Of the details of the affair we could learn little except that she came on board the Brilliant almost daily and Glenny visited her very frequently on shore. But this we did discover: that for love of this girl the young officer at last became a traitor and actually entered into a compact with the rebel officer commanding on shore to deliver up his ship to the Confederates.

The consideration for this treachery was to be a major’s commission in their army, a hundred bales of cotton, and one hundred thousand dollars in gold, while, as it was understood, the girl promised to marry Glenny when the deed was accomplished.

A plan was arranged by which a body of the Brilliant’s crew was to be given liberty on shore to go to a negro ball on a certain night, when the Confederates were to come off in boats in large numbers and take possession of the steamer, Glenny making a mere nominal resistance.

The sailors were duly sent on shore to the dance; but through a suspicion on the part of a vigilant junior officer of the Brilliant, the consummation of the plot was thwarted and the attempted surprise failed.

Meanwhile, news of the proposed plan was carried down to New Orleans by a deserter from Dick Taylor’s corps, and it came to Commodore Morris, who took prompt action by sending to me to place Glenny under arrest.

Mr.
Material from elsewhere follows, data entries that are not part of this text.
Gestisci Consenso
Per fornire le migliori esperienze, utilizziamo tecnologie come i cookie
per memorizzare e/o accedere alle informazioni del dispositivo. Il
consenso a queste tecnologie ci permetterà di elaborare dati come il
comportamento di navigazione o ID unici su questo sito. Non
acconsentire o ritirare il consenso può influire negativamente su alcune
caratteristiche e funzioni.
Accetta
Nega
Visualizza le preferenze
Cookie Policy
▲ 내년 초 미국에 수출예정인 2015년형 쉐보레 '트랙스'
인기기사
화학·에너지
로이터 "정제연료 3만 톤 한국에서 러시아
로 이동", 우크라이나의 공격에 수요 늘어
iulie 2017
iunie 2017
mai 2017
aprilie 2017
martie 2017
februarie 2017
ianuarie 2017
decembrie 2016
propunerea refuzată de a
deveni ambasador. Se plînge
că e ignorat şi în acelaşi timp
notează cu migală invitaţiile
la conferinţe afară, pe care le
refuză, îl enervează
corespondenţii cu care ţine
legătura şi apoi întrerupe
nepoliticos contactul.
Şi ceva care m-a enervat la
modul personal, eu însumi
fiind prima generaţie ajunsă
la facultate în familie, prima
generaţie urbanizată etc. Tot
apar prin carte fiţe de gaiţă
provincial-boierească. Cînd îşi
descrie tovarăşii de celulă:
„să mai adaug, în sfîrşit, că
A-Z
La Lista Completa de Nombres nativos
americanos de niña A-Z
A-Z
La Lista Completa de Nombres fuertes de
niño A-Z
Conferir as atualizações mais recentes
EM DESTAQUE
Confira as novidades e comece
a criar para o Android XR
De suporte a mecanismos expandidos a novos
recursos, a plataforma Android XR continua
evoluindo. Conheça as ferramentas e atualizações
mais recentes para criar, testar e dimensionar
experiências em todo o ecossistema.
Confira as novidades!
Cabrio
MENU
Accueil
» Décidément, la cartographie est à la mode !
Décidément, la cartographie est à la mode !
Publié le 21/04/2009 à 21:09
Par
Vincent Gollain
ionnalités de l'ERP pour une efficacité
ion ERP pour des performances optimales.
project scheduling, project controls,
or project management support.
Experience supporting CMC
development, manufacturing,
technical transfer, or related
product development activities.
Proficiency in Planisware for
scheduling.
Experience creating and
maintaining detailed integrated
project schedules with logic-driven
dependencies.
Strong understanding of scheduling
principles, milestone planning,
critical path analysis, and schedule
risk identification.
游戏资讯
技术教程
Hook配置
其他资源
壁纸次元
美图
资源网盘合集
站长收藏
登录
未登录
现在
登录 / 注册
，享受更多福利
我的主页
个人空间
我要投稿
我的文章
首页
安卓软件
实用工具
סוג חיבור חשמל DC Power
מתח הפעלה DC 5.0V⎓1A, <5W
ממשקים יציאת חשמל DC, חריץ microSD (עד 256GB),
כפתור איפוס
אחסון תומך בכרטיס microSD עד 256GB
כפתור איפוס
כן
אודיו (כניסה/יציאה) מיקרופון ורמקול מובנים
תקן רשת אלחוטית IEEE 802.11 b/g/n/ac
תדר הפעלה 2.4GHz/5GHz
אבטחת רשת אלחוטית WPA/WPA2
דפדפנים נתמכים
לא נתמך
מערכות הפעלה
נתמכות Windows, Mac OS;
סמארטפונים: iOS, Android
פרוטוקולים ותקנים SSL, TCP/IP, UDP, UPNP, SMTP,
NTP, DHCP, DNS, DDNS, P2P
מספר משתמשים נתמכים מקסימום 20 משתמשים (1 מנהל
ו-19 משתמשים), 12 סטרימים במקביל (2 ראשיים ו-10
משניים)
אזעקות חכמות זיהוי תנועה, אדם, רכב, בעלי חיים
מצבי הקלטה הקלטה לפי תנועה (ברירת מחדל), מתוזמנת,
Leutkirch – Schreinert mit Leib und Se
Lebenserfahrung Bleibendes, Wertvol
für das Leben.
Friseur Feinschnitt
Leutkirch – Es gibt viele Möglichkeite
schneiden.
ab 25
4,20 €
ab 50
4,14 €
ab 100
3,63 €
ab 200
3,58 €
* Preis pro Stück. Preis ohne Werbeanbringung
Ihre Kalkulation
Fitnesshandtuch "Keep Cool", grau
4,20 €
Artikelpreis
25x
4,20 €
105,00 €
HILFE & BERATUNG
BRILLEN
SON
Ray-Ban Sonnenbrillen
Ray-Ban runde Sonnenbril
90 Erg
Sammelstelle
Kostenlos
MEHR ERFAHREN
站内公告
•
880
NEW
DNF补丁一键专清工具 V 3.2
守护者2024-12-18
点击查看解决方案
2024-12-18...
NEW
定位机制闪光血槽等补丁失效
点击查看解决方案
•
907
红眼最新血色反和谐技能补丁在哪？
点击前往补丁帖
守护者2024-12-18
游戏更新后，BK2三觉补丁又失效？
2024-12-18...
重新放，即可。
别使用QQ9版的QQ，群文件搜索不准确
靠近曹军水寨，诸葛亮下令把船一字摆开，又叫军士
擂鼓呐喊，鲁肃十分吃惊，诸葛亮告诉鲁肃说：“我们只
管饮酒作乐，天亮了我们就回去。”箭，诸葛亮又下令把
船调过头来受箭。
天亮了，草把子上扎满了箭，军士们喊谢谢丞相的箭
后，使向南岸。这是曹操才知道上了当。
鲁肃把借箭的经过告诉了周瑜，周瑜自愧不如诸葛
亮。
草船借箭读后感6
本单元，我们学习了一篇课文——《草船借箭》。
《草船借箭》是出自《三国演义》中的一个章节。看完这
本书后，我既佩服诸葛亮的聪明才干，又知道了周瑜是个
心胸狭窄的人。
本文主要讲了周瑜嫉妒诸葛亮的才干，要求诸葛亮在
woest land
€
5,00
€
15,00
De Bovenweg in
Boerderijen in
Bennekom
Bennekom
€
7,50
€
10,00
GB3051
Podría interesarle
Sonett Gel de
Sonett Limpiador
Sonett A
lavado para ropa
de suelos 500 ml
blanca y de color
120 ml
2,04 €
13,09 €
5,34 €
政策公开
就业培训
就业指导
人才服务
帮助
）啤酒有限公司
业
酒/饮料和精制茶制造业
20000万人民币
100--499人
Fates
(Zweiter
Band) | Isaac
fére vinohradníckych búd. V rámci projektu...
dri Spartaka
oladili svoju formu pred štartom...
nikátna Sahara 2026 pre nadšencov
Willetts told me that he obeyed my orders by placing Captain Glenny under close arrest, and had stationed a sentry at the door of his stateroom and another at the window, which opened on the guards. The first night, however, at midnight, Glenny quietly got up, dressed himself, and, looking out of the window, said in a calm voice to the sentry, “Take this pitcher to the scuttle butt and bring me some cool water!”

With the instinctive impulse of obedience to a commanding officer, the man at once obeyed and went for the water, without a second thought.

During his absence Glenny crawled out of the window to the guards and lowered himself down by a rope into a small fishing-canoe they had towing alongside. He then cut the painter, and in a moment he had dropped astern in the swift current and vanished in the darkness!

We never saw Glenny again, but I heard of him a couple of years later from a Texan who had met him, under another name, in the Confederacy at about the time of Lee’s surrender.

One thing is very sure: had the rebels succeeded in getting possession of the Brilliant, as they planned, and had obtained her signal book from Glenny, they could have filled her with armed men, steamed down to the Benton, made their night number and ran alongside of us without exciting suspicion, and, pouring a large body of men on my decks, could have captured my ship almost without a struggle.